### Provided text
Article
Sodium-glucose co-transporter 2 inhibitors beyond diabetes
- Dimity L Williams, Serena Rofail, John J Atherton
- Aust Prescr 2022;45:121-4
- 1 August 2022
- DOI: 10.18773/austprescr.2022.036
Sodium-glucose co-transporter 2 (SGLT2) inhibitors lower blood glucose by reducing the reabsorption of glucose in the kidney. They are a second-line therapy for type 2 diabetes.
During clinical trials it was noticed that SGLT2 inhibitors had favourable effects on cardiovascular and renal disease. This led to further trials that included patients without diabetes.
In studies of heart failure, SGLT2 inhibitors were beneficial in treating patients with a reduced left ventricular ejection fraction. A recent study has also reported benefits in patients with a preserved ejection fraction.
In chronic kidney disease, SGLT2 inhibitors may reduce disease progression. However, a decline in the glomerular filtration rate may be seen at the start of treatment.
As most experience with SGLT2 inhibitors is in diabetes, patients without diabetes need to be aware of why they are being prescribed these drugs. Some of the potential indications for SGLT2 inhibitors beyond diabetes are not yet approved by regulatory authorities.
Sodium-glucose co-transporter 2 (SGLT2) inhibitors lower blood glucose and are an established second-line therapy in patients with type 2 diabetes.1 They increase glucose excretion by reducing its renal reabsorption. The drugs currently available in Australia are dapagliflozin, empagliflozin and ertugliflozin.
Benefits beyond lowering glycated haemoglobin (HbA1c) have been reported in patients with type 2 diabetes who have multiple cardiovascular risk factors or established cardiovascular disease. Consistent reductions in hospitalisations due to heart failure and renal benefits have led to studies in patients with heart failure and chronic kidney disease. These have reported clear benefits regardless of the patient’s diabetes status. SGLT2 inhibitors therefore have an emerging role in the treatment of heart failure and chronic kidney disease. In some cases, these new indications have not yet been approved by the Therapeutic Goods Administration (TGA).
Several SGLT2 inhibitors have been evaluated in cardiovascular outcome trials in patients with type 2 diabetes. They include empagliflozin, canagliflozin, dapagliflozin and ertugliflozin. A consistent finding in all these trials was a reduction in hospitalisation due to heart failure. A meta-analysis of placebo-controlled trials reported a 22% relative risk reduction in cardiovascular death or heart failure hospitalisation. In patients randomised to SGLT2 inhibitor therapy, there was also a 38% relative risk reduction in composite renal outcomes, comprising worsening estimated glomerular filtration rate (eGFR) or creatinine, end-stage kidney disease, kidney death or cardiovascular death.2
Heart failure can be classified according to left ventricular function. SGLT2 inhibitors have been studied in patients with reduced and preserved left ventricular ejection fraction.

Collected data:
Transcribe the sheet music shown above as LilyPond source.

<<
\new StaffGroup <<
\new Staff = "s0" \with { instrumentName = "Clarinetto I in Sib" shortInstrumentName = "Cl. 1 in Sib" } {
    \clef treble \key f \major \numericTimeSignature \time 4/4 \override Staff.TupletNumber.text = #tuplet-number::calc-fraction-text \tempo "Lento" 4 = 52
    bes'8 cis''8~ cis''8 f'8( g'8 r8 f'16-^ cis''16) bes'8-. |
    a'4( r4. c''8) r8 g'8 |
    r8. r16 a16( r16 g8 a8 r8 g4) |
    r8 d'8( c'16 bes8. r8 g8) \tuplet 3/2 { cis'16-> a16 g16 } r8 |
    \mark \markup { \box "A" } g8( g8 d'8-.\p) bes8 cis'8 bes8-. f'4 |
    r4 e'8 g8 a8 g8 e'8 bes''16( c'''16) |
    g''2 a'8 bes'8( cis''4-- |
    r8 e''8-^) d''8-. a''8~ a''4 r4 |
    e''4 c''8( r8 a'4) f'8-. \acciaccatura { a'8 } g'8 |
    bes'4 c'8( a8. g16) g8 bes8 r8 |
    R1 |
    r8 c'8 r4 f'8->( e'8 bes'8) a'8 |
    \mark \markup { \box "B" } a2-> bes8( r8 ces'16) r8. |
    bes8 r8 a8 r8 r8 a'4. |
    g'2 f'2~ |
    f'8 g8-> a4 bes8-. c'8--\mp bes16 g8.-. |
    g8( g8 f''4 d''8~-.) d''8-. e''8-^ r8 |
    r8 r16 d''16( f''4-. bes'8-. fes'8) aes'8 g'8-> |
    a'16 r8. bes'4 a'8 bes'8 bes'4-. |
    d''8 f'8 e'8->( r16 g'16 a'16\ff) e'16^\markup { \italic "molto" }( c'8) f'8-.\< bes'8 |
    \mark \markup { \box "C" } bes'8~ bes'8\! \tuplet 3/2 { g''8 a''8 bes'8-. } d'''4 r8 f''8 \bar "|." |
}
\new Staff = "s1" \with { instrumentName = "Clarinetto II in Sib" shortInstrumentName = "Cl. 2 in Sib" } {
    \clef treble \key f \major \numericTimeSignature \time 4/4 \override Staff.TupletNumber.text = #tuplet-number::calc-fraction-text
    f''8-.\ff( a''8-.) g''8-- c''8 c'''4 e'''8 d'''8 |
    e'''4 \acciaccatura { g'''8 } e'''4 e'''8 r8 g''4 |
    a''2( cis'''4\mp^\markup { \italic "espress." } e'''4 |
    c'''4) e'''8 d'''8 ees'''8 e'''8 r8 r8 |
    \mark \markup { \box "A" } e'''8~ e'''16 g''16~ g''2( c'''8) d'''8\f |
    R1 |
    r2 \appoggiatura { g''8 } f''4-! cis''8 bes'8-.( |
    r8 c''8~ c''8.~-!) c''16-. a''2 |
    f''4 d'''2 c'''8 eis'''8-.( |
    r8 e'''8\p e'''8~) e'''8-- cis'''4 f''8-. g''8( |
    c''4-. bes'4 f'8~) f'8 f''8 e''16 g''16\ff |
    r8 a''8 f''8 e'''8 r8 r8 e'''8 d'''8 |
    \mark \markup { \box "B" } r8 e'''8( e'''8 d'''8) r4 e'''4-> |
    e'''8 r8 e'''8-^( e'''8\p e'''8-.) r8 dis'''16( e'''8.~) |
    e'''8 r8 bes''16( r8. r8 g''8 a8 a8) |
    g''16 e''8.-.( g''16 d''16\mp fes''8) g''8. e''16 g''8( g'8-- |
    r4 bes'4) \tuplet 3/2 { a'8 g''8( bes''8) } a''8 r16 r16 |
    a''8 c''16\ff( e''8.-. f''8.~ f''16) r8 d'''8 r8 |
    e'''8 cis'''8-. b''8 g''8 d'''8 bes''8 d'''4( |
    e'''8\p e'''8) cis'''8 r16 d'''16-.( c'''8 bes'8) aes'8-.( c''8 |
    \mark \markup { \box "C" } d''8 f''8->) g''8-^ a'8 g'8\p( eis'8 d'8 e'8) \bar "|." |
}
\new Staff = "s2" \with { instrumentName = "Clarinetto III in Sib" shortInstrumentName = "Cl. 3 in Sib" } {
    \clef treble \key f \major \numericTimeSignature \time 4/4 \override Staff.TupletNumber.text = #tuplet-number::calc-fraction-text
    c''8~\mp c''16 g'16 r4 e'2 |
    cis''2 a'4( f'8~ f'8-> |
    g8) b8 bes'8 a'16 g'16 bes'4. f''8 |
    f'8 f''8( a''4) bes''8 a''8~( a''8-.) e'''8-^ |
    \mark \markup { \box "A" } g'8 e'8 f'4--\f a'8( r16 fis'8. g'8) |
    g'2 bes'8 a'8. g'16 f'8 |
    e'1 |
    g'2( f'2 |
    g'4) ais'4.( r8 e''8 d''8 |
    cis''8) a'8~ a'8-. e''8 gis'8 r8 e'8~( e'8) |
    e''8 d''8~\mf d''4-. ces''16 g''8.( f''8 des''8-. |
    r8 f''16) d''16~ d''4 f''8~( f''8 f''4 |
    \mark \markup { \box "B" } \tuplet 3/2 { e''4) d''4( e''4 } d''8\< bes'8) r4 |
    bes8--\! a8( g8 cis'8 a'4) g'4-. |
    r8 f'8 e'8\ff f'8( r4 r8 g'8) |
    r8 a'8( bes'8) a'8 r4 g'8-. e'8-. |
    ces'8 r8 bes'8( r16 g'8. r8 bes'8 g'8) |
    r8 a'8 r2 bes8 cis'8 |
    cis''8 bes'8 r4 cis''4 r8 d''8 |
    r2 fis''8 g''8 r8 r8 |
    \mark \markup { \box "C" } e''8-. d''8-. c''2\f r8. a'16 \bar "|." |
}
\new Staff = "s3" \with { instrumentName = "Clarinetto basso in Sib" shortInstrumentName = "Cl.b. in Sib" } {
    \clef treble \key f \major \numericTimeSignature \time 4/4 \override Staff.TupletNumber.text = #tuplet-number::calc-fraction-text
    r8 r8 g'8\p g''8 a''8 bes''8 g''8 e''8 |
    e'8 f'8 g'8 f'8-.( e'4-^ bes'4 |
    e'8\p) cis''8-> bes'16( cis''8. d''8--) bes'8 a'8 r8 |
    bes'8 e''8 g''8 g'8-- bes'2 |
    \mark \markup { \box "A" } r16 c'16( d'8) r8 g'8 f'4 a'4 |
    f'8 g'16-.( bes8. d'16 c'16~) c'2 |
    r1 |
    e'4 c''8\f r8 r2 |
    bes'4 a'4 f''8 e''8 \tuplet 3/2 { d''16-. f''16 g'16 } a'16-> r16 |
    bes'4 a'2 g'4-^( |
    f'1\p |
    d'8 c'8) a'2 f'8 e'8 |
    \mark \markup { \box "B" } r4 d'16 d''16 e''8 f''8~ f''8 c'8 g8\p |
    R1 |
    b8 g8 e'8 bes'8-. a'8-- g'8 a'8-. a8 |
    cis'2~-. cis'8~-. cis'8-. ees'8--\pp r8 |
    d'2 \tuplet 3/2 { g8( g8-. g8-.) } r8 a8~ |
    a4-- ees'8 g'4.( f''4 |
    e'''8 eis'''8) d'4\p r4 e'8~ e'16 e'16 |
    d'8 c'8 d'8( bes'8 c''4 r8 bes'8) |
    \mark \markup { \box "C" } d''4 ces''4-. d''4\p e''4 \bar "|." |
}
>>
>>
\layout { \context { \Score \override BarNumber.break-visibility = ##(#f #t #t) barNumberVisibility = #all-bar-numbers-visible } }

### What is required
Please extract everything from "As most experience" down to "empagliflozin and ertugliflozin." in the SGLT2 inhibitor article above, copying it word for word.

### Response area
As most experience with SGLT2 inhibitors is in diabetes, patients without diabetes need to be aware of why they are being prescribed these drugs. Some of the potential indications for SGLT2 inhibitors beyond diabetes are not yet approved by regulatory authorities.
Sodium-glucose co-transporter 2 (SGLT2) inhibitors lower blood glucose and are an established second-line therapy in patients with type 2 diabetes.1 They increase glucose excretion by reducing its renal reabsorption. The drugs currently available in Australia are dapagliflozin, empagliflozin and ertugliflozin.